--- START ---
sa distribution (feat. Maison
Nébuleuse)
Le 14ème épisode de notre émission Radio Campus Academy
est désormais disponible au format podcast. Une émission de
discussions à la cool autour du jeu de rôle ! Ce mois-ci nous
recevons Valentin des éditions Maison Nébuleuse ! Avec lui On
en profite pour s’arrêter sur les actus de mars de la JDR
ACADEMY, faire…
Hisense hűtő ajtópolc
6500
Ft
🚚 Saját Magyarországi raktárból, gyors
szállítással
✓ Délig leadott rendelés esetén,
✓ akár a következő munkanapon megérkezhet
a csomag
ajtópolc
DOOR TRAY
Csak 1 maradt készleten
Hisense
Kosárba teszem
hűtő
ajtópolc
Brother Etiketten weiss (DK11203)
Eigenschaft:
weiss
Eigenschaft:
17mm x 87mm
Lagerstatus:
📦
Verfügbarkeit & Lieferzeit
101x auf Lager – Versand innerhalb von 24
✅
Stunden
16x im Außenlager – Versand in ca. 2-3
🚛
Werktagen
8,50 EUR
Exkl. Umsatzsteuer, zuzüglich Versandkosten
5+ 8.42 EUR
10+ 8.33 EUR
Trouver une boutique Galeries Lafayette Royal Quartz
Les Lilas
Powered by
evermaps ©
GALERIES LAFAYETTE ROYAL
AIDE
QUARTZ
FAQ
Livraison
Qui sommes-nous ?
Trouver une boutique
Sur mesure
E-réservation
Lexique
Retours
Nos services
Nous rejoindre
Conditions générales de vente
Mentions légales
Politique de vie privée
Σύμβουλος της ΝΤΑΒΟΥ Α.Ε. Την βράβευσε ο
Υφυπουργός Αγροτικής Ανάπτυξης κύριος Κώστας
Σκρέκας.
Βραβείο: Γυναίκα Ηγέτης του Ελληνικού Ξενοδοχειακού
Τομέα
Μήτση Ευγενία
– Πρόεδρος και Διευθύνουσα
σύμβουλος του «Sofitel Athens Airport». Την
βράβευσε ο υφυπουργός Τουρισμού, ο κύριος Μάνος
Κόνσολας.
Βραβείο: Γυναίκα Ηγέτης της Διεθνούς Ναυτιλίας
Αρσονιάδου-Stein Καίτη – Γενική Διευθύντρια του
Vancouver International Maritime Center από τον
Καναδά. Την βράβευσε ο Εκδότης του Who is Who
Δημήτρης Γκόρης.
--- END ---
## DESCRIPTION OF THE TASK:
Print every line of the data above without changing a single character, keeping the original line breaks and order.

## RESULT OF THE TASK:
sa distribution (feat. Maison
Nébuleuse)
Le 14ème épisode de notre émission Radio Campus Academy
est désormais disponible au format podcast. Une émission de
discussions à la cool autour du jeu de rôle ! Ce mois-ci nous
recevons Valentin des éditions Maison Nébuleuse ! Avec lui On
en profite pour s’arrêter sur les actus de mars de la JDR
ACADEMY, faire…
Hisense hűtő ajtópolc
6500
Ft
🚚 Saját Magyarországi raktárból, gyors
szállítással
✓ Délig leadott rendelés esetén,
✓ akár a következő munkanapon megérkezhet
a csomag
ajtópolc
DOOR TRAY
Csak 1 maradt készleten
Hisense
Kosárba teszem
hűtő
ajtópolc
Brother Etiketten weiss (DK11203)
Eigenschaft:
weiss
Eigenschaft:
17mm x 87mm
Lagerstatus:
📦
Verfügbarkeit & Lieferzeit
101x auf Lager – Versand innerhalb von 24
✅
Stunden
16x im Außenlager – Versand in ca. 2-3
🚛
Werktagen
8,50 EUR
Exkl. Umsatzsteuer, zuzüglich Versandkosten
5+ 8.42 EUR
10+ 8.33 EUR
Trouver une boutique Galeries Lafayette Royal Quartz
Les Lilas
Powered by
evermaps ©
GALERIES LAFAYETTE ROYAL
AIDE
QUARTZ
FAQ
Livraison
Qui sommes-nous ?
Trouver une boutique
Sur mesure
E-réservation
Lexique
Retours
Nos services
Nous rejoindre
Conditions générales de vente
Mentions légales
Politique de vie privée
Σύμβουλος της ΝΤΑΒΟΥ Α.Ε. Την βράβευσε ο
Υφυπουργός Αγροτικής Ανάπτυξης κύριος Κώστας
Σκρέκας.
Βραβείο: Γυναίκα Ηγέτης του Ελληνικού Ξενοδοχειακού
Τομέα
Μήτση Ευγενία
– Πρόεδρος και Διευθύνουσα
σύμβουλος του «Sofitel Athens Airport». Την
βράβευσε ο υφυπουργός Τουρισμού, ο κύριος Μάνος
Κόνσολας.
Βραβείο: Γυναίκα Ηγέτης της Διεθνούς Ναυτιλίας
Αρσονιάδου-Stein Καίτη – Γενική Διευθύντρια του
Vancouver International Maritime Center από τον
Καναδά. Την βράβευσε ο Εκδότης του Who is Who
Δημήτρης Γκόρης.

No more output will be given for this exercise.